Senate education testimony includes local voices

Testimony in the Missouri Senate on Tuesday about a bill to require school districts to have an appeals process for decisions about admission to programs for gifted students included local insight.

"I do see this as an equalizer," Ruthie Caplinger told the Senate Education Committee about House Bill 1371.

Caplinger is an Exploration, Enrichment and Research teacher at Jefferson City Public Schools' Southwest Early Childhood Center. EER is the local program for gifted students - students from the JCPS district or parochial schools served through the program, who qualify with high IQs and show high potential in reading and math.

HB 1371, sponsored by state Rep. Chrissy Sommer, R-St. Charles - who said both of her children are students in gifted programs - would require any district with a state-approved gifted education program "shall have a process, approved by the board of education of the district, that allows parents or guardians to appeal a determination that their child does not qualify to receive services through the district's gifted education program."

School districts are not required to have programs for gifted students but may develop them when "a sufficient number of children are determined to be gifted and their development requires programs or services beyond the level of those ordinarily provided in regular public school programs," according to state statute.

"I call it an appeals process," Sommer said of what her bill would establish. If a student is deemed to be ineligible for a gifted education program, she explain, the mechanism created by her bill would at least entitle parents to be told why.

The bill does not entitle parents to a specific remedy in the event they are told a reason they don't accept, but Caplinger said just demanding districts have the dialogue with parents is an improvement.

She said parents who have professional experience and have a gifted student often will advocate for their child, but parents in the same position who might not have graduated high school, for example, can be hesitant about challenging authority.

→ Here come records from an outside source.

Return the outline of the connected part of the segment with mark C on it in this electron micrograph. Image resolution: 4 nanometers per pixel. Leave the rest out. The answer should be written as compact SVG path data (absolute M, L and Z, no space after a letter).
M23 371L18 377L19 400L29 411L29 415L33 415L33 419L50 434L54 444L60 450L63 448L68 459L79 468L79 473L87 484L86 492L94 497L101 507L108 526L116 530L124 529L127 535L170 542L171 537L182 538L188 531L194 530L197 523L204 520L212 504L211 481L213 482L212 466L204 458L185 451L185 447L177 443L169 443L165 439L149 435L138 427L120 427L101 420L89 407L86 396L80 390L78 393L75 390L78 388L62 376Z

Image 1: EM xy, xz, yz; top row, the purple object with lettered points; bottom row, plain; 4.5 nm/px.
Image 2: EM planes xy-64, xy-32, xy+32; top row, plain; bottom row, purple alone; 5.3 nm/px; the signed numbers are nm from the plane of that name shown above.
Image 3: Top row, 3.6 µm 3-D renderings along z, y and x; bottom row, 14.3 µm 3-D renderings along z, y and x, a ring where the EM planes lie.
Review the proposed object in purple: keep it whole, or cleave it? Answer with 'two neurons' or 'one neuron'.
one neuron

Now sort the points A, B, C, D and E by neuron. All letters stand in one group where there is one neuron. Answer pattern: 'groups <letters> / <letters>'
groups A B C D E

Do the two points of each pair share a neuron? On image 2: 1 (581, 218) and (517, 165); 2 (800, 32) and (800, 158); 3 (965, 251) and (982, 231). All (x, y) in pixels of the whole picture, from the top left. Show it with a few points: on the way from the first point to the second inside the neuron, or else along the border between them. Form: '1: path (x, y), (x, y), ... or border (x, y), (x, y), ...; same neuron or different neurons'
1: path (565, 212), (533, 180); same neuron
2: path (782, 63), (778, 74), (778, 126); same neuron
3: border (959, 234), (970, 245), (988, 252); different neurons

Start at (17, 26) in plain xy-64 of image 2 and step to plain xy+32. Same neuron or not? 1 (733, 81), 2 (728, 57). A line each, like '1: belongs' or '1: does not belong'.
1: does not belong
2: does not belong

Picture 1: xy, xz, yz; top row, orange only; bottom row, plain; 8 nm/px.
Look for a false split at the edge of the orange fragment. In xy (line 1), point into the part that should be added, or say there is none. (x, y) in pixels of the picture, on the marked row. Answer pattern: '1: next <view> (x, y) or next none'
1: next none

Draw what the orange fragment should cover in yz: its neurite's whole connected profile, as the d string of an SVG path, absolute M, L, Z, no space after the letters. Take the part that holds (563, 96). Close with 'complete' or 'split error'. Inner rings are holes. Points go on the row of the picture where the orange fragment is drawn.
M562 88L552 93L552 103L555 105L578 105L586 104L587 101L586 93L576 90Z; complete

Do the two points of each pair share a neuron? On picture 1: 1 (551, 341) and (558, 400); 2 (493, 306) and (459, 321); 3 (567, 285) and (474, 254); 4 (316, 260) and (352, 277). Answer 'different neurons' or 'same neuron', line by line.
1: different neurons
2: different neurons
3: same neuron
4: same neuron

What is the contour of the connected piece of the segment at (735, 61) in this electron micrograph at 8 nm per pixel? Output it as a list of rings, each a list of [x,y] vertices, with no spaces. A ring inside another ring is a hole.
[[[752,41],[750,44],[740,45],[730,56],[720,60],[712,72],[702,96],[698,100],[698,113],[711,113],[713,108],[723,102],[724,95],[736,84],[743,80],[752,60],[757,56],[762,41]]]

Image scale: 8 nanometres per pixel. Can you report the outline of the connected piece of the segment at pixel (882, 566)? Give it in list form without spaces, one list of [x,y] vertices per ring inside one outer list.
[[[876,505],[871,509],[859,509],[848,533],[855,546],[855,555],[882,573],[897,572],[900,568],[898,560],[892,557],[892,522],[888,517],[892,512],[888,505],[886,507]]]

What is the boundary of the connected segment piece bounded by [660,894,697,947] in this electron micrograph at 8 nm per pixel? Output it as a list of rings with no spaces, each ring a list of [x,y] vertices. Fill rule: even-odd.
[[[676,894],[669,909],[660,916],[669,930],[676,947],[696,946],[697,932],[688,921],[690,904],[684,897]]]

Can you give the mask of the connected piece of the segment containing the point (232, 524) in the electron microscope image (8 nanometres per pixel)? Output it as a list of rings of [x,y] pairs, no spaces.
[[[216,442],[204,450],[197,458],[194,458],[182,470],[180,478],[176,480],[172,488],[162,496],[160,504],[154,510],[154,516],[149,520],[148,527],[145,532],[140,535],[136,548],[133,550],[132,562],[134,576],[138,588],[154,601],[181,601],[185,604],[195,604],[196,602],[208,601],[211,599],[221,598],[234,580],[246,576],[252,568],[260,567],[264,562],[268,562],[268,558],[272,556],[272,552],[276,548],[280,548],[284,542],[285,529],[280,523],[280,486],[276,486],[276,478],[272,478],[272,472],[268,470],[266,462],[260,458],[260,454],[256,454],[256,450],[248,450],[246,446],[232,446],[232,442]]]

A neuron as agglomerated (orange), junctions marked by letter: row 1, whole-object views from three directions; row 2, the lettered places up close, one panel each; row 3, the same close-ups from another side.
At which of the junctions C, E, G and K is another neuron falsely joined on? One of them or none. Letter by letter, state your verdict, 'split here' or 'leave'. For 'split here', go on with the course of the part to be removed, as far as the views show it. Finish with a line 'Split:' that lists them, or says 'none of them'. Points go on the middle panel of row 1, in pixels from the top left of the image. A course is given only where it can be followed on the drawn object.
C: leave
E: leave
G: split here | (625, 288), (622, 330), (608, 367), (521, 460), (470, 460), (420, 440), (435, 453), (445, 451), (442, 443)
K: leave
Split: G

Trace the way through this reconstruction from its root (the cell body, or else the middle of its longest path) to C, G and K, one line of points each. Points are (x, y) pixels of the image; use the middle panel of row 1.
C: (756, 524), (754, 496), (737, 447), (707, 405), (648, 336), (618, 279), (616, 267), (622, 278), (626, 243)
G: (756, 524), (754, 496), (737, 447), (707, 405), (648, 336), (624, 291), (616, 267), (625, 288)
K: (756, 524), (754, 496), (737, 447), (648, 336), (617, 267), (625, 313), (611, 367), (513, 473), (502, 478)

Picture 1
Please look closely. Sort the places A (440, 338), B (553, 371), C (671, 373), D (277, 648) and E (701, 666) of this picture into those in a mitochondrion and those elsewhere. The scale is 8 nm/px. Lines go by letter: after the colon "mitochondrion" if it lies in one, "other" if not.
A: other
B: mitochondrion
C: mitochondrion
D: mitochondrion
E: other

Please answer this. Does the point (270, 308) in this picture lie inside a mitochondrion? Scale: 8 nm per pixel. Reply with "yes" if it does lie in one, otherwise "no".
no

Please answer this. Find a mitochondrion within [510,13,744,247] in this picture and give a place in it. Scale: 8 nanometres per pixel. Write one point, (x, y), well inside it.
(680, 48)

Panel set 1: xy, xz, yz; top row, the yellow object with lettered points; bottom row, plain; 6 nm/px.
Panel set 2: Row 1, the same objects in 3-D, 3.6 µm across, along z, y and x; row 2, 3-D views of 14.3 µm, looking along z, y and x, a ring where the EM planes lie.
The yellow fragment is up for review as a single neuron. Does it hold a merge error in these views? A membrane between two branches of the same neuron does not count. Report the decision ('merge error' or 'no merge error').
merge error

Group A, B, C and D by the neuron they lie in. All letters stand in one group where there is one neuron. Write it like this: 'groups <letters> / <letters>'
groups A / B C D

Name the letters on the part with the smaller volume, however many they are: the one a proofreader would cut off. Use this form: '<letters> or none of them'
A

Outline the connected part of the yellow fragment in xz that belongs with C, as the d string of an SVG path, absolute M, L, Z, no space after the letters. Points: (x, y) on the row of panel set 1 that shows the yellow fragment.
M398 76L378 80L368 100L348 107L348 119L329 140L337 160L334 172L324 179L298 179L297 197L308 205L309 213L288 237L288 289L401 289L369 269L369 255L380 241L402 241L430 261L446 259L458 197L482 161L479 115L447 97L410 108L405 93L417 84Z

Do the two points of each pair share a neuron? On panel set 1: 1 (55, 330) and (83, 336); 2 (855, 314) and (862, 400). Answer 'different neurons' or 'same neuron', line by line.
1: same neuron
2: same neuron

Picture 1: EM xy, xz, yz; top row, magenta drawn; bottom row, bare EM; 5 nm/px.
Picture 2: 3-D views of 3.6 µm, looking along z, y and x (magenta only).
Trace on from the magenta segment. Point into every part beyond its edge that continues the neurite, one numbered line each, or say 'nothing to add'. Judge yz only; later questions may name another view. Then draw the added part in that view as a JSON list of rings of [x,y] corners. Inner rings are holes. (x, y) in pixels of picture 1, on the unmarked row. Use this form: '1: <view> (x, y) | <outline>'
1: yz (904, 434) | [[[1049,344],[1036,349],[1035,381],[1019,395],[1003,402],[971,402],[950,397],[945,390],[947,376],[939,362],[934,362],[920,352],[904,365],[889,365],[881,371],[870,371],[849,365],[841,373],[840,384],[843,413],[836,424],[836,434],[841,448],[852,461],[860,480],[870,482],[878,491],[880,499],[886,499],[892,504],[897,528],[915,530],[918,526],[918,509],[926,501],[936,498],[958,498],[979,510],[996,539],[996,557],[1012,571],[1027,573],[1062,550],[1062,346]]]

St. Joseph Cathedral School fifth-grader Maddy Larkin and her father also testified in support of Sommer's bill.

Otto Fajen, legislative director of the Missouri National Education Association, said the MNEA supports Sommer's bill.

There was no opposition testimony to the bill voiced Tuesday.

In executive session, the Senate education committee voted to pass several bills, including HB 1606, sponsored by state Rep. Elaine Gannon, R-DeSoto. The committee heard testimony last week on that bill, which proposes to have the Department of Elementary and Secondary Education subsidize the costs for first-time takers of the High School Equivalency Test, or HiSET.

The bill's fiscal note was reported to be $1.5 million, which DESE Senior Policy Advisor Michael Harris told the committee is based on the average figure that 15,000 people in Missouri take the HiSET for the first time every year.